AnaSpec Introduces new Z-Fish™ Antibodies for Cell Cycle Control Research
Product News Aug 12, 2009
AnaSpec has announced the release of a series of zebrafish specific Z-Fish™ antibodies for use in cell cycle control research. The protein targets for these antibodies include cyclin D, Rb1 (retinoblastoma associated protein) and p27-some of the key players in cell cycle regulation.

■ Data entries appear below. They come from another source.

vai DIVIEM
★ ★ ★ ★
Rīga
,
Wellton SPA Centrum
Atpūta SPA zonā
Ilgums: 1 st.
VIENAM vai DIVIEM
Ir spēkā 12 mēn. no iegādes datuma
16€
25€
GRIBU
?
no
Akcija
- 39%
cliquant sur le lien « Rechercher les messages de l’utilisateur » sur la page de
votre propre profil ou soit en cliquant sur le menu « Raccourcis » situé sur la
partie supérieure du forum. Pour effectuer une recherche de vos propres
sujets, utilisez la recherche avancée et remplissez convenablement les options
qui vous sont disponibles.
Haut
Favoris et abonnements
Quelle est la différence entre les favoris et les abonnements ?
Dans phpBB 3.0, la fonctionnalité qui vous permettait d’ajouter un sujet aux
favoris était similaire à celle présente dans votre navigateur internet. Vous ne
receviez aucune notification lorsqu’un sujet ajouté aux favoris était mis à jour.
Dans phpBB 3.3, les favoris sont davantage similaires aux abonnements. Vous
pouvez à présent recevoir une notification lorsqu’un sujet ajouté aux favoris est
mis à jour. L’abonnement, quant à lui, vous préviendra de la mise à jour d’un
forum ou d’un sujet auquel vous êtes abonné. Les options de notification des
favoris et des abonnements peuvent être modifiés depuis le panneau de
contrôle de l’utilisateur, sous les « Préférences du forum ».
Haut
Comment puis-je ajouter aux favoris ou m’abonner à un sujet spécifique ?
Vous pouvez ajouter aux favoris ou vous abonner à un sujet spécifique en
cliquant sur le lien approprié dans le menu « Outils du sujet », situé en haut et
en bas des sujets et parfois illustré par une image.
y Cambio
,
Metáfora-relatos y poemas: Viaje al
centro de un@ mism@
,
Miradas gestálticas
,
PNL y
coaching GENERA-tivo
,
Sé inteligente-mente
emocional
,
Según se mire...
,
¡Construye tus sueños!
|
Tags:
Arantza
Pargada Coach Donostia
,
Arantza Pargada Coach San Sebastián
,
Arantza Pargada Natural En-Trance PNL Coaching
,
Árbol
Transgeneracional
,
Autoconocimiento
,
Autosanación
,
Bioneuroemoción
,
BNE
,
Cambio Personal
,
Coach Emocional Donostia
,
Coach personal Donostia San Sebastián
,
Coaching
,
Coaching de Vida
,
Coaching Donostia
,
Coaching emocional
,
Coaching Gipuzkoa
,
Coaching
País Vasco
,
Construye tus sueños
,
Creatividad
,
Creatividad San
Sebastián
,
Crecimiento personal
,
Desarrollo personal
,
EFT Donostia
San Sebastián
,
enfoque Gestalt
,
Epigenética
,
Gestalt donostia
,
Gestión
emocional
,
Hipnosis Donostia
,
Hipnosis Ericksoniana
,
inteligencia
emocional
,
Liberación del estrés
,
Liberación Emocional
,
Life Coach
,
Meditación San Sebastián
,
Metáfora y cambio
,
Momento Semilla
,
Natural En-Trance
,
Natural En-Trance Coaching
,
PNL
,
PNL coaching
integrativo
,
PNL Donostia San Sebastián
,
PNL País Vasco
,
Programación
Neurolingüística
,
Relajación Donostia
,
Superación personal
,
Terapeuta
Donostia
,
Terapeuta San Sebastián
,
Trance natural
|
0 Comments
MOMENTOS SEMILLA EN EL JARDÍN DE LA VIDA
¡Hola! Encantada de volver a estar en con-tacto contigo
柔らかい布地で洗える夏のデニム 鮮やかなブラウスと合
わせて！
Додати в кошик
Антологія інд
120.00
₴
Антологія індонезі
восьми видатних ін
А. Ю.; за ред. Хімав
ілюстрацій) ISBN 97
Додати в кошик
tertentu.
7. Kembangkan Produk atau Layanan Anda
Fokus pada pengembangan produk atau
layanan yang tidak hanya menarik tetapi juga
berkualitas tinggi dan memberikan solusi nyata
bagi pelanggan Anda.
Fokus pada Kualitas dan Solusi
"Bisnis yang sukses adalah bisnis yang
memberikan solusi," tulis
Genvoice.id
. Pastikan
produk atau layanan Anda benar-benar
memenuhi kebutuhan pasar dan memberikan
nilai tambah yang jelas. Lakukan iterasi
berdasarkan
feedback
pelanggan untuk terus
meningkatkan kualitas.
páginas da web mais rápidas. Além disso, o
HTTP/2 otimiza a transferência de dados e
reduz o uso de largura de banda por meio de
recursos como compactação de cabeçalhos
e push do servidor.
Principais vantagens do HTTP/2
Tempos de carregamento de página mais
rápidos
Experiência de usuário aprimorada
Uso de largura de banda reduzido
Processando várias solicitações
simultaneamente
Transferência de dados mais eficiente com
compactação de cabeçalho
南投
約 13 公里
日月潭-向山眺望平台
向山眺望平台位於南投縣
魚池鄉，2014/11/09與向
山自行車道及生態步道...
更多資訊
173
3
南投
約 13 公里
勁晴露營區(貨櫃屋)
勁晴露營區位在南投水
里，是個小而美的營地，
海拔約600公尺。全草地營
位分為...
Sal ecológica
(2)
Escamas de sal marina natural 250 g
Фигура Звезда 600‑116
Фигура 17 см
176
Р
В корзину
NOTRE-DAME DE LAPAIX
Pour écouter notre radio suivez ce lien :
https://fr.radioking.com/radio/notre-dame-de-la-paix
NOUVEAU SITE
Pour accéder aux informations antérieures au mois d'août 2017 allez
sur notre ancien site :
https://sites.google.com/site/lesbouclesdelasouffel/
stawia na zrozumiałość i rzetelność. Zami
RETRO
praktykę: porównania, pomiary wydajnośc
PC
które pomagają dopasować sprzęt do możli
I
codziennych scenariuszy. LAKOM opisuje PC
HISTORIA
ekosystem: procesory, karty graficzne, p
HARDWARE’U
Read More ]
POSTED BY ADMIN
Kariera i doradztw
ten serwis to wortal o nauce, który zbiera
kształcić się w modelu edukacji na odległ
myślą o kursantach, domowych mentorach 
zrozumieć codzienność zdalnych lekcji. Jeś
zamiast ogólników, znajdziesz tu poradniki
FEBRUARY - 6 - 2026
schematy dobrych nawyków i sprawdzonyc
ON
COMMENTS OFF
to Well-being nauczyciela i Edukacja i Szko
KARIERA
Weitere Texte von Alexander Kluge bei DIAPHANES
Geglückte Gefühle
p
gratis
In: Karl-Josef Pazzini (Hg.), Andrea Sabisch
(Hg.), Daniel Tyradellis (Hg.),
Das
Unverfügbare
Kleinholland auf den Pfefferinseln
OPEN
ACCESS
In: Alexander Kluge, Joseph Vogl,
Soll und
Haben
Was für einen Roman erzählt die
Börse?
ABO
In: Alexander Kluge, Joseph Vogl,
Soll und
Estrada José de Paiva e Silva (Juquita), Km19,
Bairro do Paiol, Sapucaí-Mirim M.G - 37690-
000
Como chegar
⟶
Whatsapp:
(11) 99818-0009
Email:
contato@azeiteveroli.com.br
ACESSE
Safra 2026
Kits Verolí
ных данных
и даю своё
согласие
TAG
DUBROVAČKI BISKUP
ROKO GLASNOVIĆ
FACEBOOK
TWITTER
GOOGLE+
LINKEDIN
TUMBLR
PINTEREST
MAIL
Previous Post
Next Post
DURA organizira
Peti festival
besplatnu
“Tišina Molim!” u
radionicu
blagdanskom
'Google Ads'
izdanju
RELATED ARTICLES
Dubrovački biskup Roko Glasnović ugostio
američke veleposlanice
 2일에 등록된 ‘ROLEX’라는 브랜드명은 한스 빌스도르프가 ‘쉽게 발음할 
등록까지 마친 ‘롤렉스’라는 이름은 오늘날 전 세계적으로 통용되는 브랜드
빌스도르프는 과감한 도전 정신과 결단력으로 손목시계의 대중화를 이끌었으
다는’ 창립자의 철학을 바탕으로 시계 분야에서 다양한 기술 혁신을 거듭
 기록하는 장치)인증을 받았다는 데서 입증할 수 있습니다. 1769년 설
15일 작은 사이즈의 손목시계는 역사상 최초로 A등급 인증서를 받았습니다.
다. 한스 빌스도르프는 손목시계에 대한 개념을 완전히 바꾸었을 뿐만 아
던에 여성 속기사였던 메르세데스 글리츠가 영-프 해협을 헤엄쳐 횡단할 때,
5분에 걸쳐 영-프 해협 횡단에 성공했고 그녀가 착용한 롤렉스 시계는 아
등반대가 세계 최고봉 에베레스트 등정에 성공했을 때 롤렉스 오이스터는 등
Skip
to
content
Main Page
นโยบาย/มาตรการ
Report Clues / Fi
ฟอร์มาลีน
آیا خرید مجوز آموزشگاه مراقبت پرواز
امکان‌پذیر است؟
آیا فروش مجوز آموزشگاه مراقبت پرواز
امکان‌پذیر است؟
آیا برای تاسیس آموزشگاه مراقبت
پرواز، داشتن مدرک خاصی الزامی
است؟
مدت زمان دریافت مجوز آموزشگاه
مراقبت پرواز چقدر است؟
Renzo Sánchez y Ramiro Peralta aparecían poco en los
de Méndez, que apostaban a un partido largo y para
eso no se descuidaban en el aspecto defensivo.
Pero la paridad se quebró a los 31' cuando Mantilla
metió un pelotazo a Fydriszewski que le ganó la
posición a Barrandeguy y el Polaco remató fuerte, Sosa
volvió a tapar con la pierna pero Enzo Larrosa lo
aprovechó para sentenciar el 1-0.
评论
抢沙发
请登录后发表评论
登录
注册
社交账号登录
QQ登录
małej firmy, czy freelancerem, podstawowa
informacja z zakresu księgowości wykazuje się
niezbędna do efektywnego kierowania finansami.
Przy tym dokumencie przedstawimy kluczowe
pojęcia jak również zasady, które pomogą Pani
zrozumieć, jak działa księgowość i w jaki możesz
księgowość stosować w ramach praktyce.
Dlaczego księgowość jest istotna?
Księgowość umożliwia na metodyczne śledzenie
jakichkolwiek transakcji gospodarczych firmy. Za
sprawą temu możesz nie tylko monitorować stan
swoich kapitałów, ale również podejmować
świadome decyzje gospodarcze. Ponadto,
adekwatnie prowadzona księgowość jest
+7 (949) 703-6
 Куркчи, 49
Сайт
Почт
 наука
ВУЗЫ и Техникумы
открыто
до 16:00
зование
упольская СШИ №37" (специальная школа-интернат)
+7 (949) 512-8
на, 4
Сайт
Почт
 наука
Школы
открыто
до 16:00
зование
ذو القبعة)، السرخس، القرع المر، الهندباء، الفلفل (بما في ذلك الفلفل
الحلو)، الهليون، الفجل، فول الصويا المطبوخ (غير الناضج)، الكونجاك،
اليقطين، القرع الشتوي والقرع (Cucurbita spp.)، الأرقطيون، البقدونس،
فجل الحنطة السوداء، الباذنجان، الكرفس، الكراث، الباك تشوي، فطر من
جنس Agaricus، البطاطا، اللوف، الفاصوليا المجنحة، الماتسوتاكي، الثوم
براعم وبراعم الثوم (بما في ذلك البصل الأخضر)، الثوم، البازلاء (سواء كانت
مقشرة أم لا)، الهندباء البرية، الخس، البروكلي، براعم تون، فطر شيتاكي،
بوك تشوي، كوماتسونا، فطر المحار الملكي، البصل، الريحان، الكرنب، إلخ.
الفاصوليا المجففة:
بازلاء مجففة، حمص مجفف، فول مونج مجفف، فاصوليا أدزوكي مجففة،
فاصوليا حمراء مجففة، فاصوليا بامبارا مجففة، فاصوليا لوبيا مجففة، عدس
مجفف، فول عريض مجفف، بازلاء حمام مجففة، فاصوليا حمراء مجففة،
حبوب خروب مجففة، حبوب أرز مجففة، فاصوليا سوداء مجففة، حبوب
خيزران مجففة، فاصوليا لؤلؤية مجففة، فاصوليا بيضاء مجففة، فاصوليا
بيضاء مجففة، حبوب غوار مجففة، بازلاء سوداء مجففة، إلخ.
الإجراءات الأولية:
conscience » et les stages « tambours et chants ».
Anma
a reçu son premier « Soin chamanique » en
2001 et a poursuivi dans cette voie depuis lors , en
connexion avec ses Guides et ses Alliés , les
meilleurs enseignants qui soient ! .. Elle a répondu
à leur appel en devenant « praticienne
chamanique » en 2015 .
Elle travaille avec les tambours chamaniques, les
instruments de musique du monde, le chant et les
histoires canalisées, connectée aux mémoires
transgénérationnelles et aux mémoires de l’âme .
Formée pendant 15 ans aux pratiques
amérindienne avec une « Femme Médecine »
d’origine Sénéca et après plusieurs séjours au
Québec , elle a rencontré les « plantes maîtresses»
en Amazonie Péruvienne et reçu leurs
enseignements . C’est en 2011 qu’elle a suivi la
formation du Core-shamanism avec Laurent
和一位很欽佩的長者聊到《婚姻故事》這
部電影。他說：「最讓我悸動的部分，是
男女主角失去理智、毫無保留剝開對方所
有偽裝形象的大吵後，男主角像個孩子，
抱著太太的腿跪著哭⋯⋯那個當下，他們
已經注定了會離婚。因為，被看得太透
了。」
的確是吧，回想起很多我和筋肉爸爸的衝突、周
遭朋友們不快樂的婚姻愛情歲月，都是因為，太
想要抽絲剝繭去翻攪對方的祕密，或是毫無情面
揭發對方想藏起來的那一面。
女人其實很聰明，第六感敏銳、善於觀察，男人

Cell proliferation is tightly controlled by cyclin dependent kinases (CDKs) that function sequentially during cell cycle. These kinases phosphorylate and thereby regulate key substrates involved in cell cycle progression. The regulation of CDKs involves interaction with additional proteins and post-translational modifications. Essential positive regulators of CDKs are the cyclins, regulatory subunits of cyclin/CDK kinase complexes that are expressed periodically during the cell cycle.
Furthermore, CDKs are controlled by phosphorylation that either stimulates or represses catalytic activity. CDK inhibitors (CKIs) have been shown to interact with distinct cyclin/CDK complexes, thereby interfering with their catalytic activity.
Induction of the proto-oncogene cyclin D1, and its binding to CDK4 or CDK6, is a rate-limiting event during cell-cycle progression through G1 phase. Some studies suggested that cyclin D1 also has CDK-independent functions. Studies in zebrafish model show that cyclin D1 is upregulated by meis1.
Cyclin D1 also controls several development processes and in some way, carcinogenesis. p27KIP1 (p27) is a CKI that was originally identified as a protein capable of inhibiting G1 cyclin/CDK complexes. p27 was discovered as a protein whose expression is induced by different growth inhibitory agents, including tumor growth factor beta. Thus, p27 links proliferative and anti-proliferative signals and controls the transition from the G1 into the S phase of the cell cycle.
AnaSpec provides 2 anti-cyclin D1 antibodies, one raised with a peptide sequence from the N-terminus (NT) and the other from the C-terminus (CT). Anti-p27 Kip1 is raised from a C-terminal peptide sequence.